La notte ucraina fu piena di lampi, dopo i droni accesi su Mosca, ma i 22 ammazzati e le decine di feriti del mercato di Kherson erano del giorno prima, e continuano ad aggiornarsi, morti di assestamento. In tempi così, non bisogna esitare a spararle grosse di parole, per fare almeno il verso a questa sparatoria di missili e bombe. Una miniatura di Chernobyl può essere la soluzione per un Putin che, sconfitto, non sia così folle da ricorrere all’atomica – esiste pure la ritorsione, benché se ne possa dubitare. E che trovi invece nell’incidente atomico di Energodar, più o meno misurato, il rimescolamento di carte che faccia da causa di forza maggiore per fermarsi e di conseguenza mettersi a trattare, magari chiamando una sovrintendenza internazionale, come l’Aiea. Il pregio possibile di questa terrificante prospettiva – il colmo del giocare col fuoco – è che, assegnata all’Ucraina una parte di “vittoria”, Zelensky o chi per lui ne sarebbe autorizzato al negoziato che altrimenti non è in grado, ammesso che lo voglia, di affrontare.

 

Per l’Ucraina, il luogo della sorpresa è il mare, in cui è incomparabilmente più debole. Il mare le consentì, non per caso, il colpo più forte, con l’affondamento della Moskva. E anche il gran colpo dell’attentato all’aeroporto crimeano, forse realizzato con uno sbarco di commando. L’eventualità temeraria di un assedio della Crimea – non della riconquista.
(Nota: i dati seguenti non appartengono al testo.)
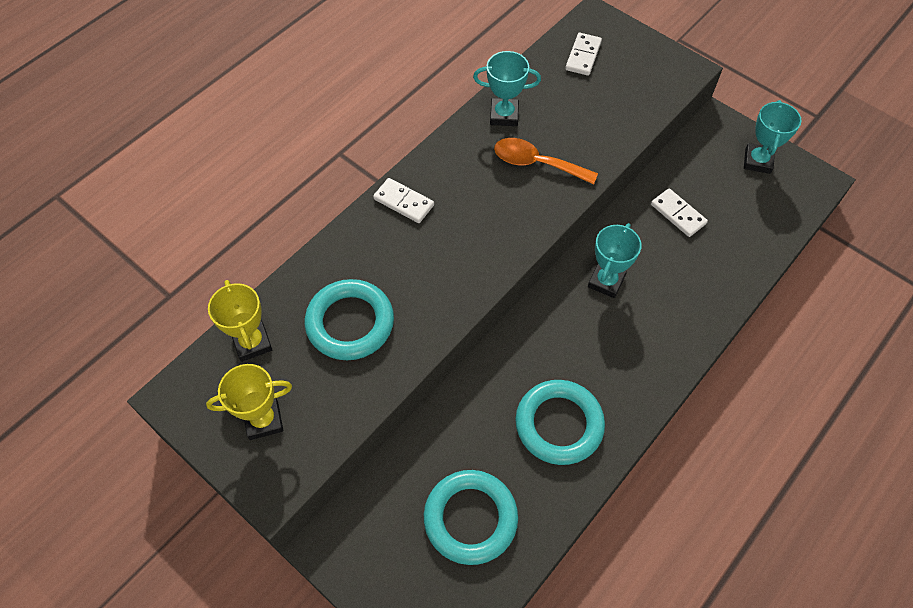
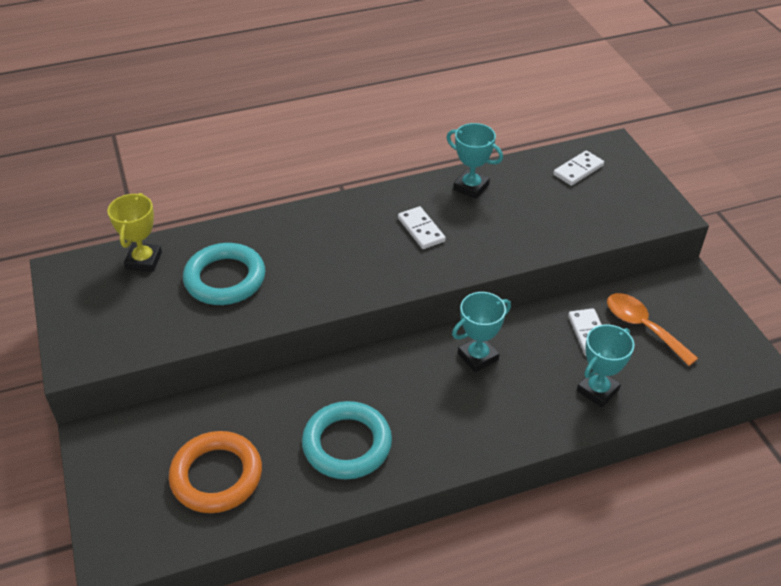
camera: 30 degrees right, 15 degrees down
yellow trophy [206,364,292,440] -> none
white domino [373,178,434,223] -> white domino moved to [398,206,446,249]
turquoise ring [424,470,518,565] -> orange ring [169,431,262,513]
orange spoon [494,138,598,184] -> orange spoon moved to [607,293,699,366]
turquoise trophy [744,100,802,174] -> turquoise trophy moved to [577,325,634,408]

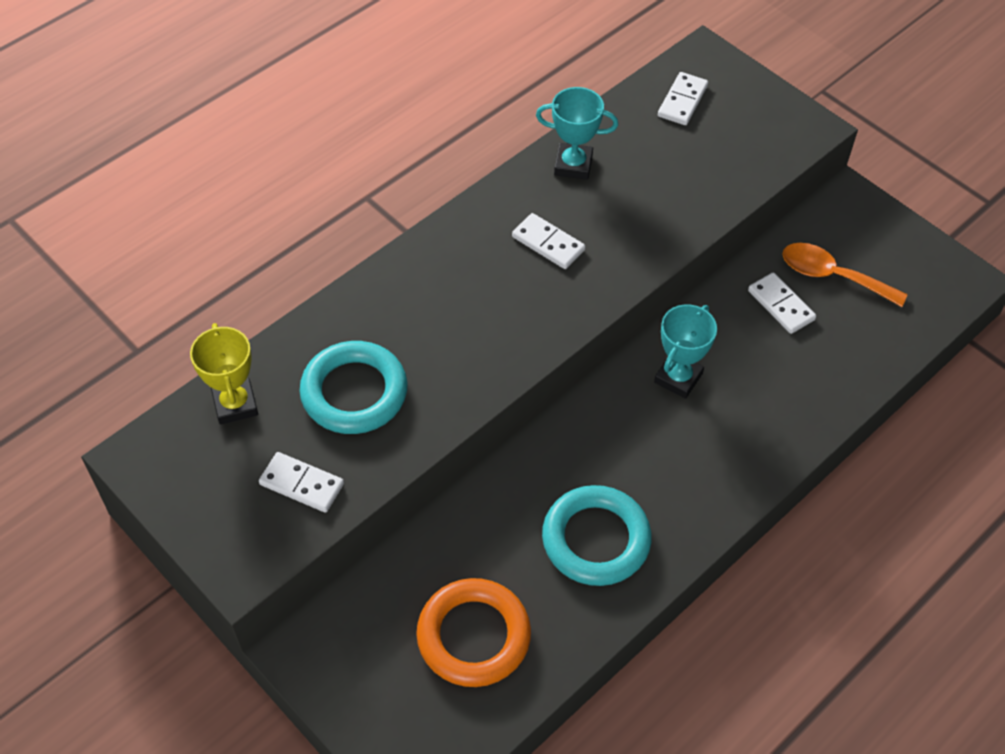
camera: 25 degrees left, 10 degrees up
turquoise trophy [577,325,634,408] -> none
none -> white domino [259,452,344,513]

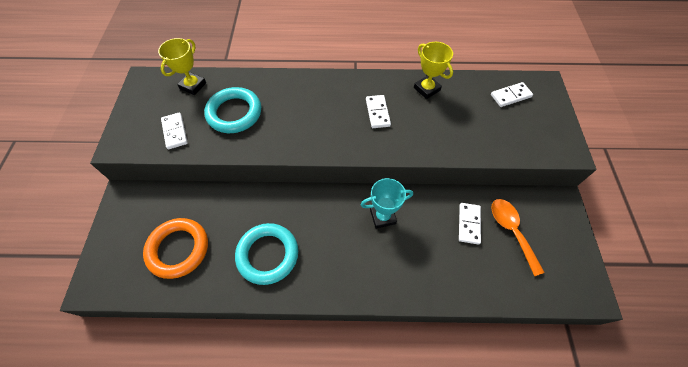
camera: 45 degrees right, 5 degrees up
turquoise trophy [536,87,618,180] -> yellow trophy [414,42,453,99]

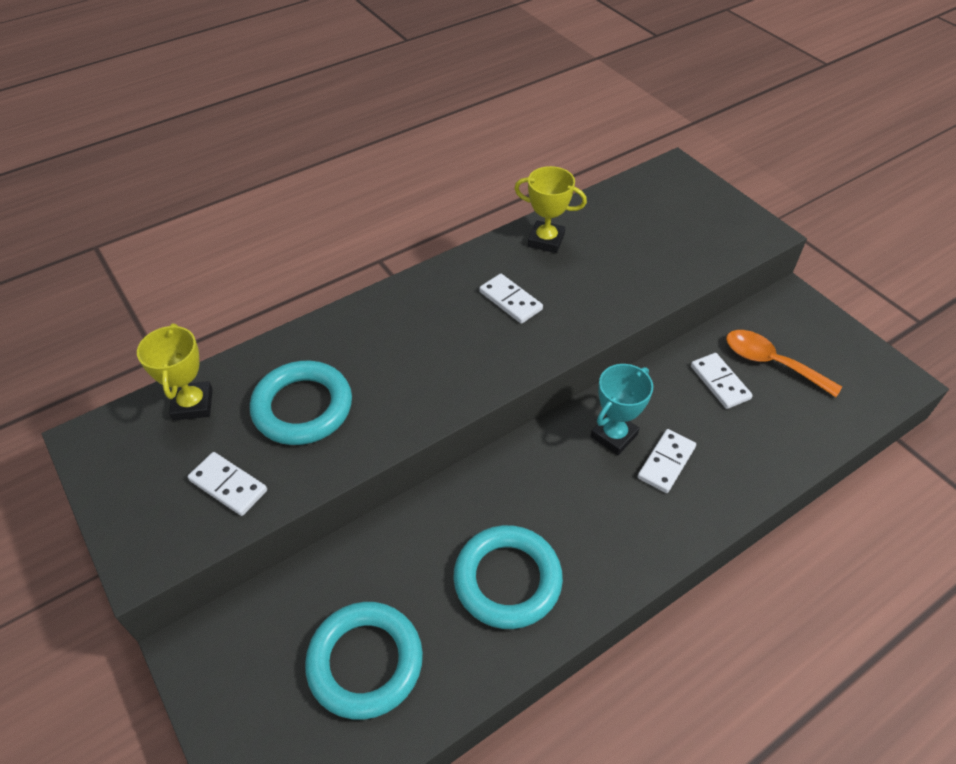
camera: 35 degrees left, 10 degrees down
orange ring [143,218,208,279] -> turquoise ring [305,602,423,720]
white domino [491,82,533,107] -> white domino moved to [637,429,696,493]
Il conflitto sta fra la guerra dei bottoni, Machiavelli e la strategia in tempi di IA. Infine, bisogna ricordare che l’Ucraina è il paese che ha lacerato il velo di lusso calma e voluttà del Vecchio continente con una abnegazione combattente che si direbbe di altri tempi, ha fatto scandalo, ha scoperto, come un emulsivo, la viltà sottesa al pacifismo; ma anche l’Ucraina è umana troppo umana, e può scricchiolare e cedere, e il suo collasso – non una rivolta, ma l’esaurimento, la consumazione – segnerebbe la vera disfatta dell’Europa.